182. A method of identifying the activation state of a G-protein coupled receptor which comprises

(a) providing a G protein-coupled receptor in a potentially modulating environment comprising a Gα subunit which couples to an active conformation of said receptor when the Gα subunit is bound by GTP, and to an inactive conformation of said receptor when the Gα subunit is bound by GDP, and a potential or known modulator of the activation state of said receptor, and further comprising a Gβ subunit and a Gγ subunit, said three subunits forming a heterotrimeric complex when the receptor is not activated, and dissociating to yield the Gα subunit and a heterodimeric Gβy complex when the receptor is activated,

(b) contacting said G-alpha subunit with a first reagent comprising an activation-state specific G protein subunit binding peptide, and comprising a first label,

(c) detecting a signal resulting from the specific binding of said peptide to the activated or inactive Gα subunit and (d) correlating said signal with the activation state of said receptor.

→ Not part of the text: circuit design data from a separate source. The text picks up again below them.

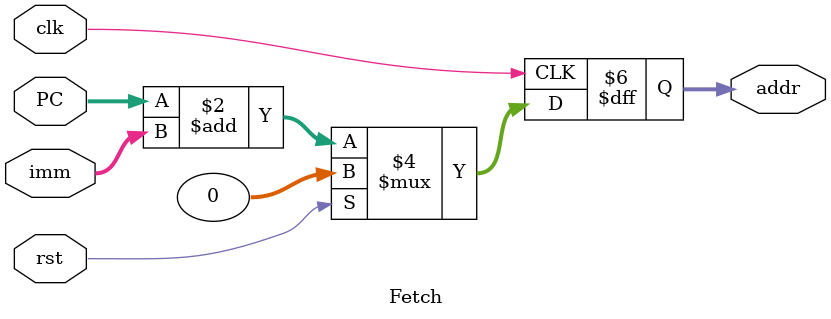
<source format=v>
`timescale 1ns / 1ps


module Fetch(input clk, rst, input [31:0] PC, imm, output reg [31:0] addr);
    always@(posedge clk) begin
        if (rst)
            addr = 32'd0;
        else
            addr = PC + imm; 
    end
endmodule

</source>
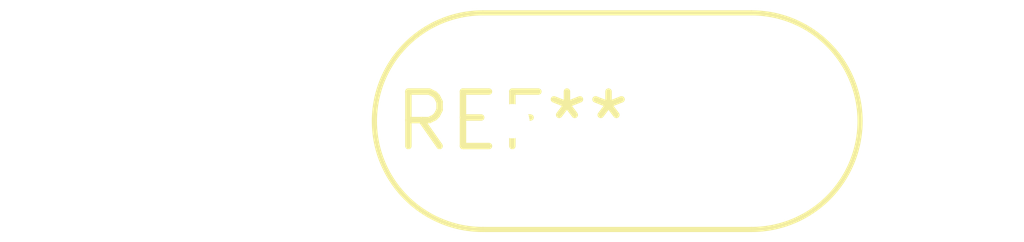
<source format=kicad_pcb>
(kicad_pcb (version 20240108) (generator pcbnew)

  (general
    (thickness 1.6)
  )

  (paper "A4")
  (layers
    (0 "F.Cu" signal)
    (31 "B.Cu" signal)
    (32 "B.Adhes" user "B.Adhesive")
    (33 "F.Adhes" user "F.Adhesive")
    (34 "B.Paste" user)
    (35 "F.Paste" user)
    (36 "B.SilkS" user "B.Silkscreen")
    (37 "F.SilkS" user "F.Silkscreen")
    (38 "B.Mask" user)
    (39 "F.Mask" user)
    (40 "Dwgs.User" user "User.Drawings")
    (41 "Cmts.User" user "User.Comments")
    (42 "Eco1.User" user "User.Eco1")
    (43 "Eco2.User" user "User.Eco2")
    (44 "Edge.Cuts" user)
    (45 "Margin" user)
    (46 "B.CrtYd" user "B.Courtyard")
    (47 "F.CrtYd" user "F.Courtyard")
    (48 "B.Fab" user)
    (49 "F.Fab" user)
    (50 "User.1" user)
    (51 "User.2" user)
    (52 "User.3" user)
    (53 "User.4" user)
    (54 "User.5" user)
    (55 "User.6" user)
    (56 "User.7" user)
    (57 "User.8" user)
    (58 "User.9" user)
  )

  (setup
    (pad_to_mask_clearance 0)
    (pcbplotparams
      (layerselection 0x00010fc_ffffffff)
      (plot_on_all_layers_selection 0x0000000_00000000)
      (disableapertmacros false)
      (usegerberextensions false)
      (usegerberattributes false)
      (usegerberadvancedattributes false)
      (creategerberjobfile false)
      (dashed_line_dash_ratio 12.000000)
      (dashed_line_gap_ratio 3.000000)
      (svgprecision 4)
      (plotframeref false)
      (viasonmask false)
      (mode 1)
      (useauxorigin false)
      (hpglpennumber 1)
      (hpglpenspeed 20)
      (hpglpendiameter 15.000000)
      (dxfpolygonmode false)
      (dxfimperialunits false)
      (dxfusepcbnewfont false)
      (psnegative false)
      (psa4output false)
      (plotreference false)
      (plotvalue false)
      (plotinvisibletext false)
      (sketchpadsonfab false)
      (subtractmaskfromsilk false)
      (outputformat 1)
      (mirror false)
      (drillshape 1)
      (scaleselection 1)
      (outputdirectory "")
    )
  )

  (net 0 "")

  (footprint "Crystal_HC49-U_Vertical" (layer "F.Cu") (at 0 0))

)

</source>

183. A method of identifying the activation state of a G-protein coupled receptor which comprises

(a) providing a G protein-coupled receptor in a potentially modulating environment comprising a Gα subunit which couples to an active conformation of said receptor when the Gα subunit is bound by GTP, and to an inactive conformation of said receptor when the Gα subunit is bound by GDP, and a potential or known modulator of the activation state of said receptor, and further comprising a Gβ subunit and a Gγ subunit, said three subunits forming a heterotrimeric complex when the receptor is not activated, and dissociating to yield the Gα subunit and a heterodimeric Gβγ complex when the receptor is activated, (b) contacting said G-alpha subunit with a first reagent comprising an activation-state specific G protein subunit binding molecule, and comprising a first label, (c) detecting a signal resulting from the specific binding of said molecule to the activated or inactive Gα subunit and (d) correlating said signal with the activation state of said receptor.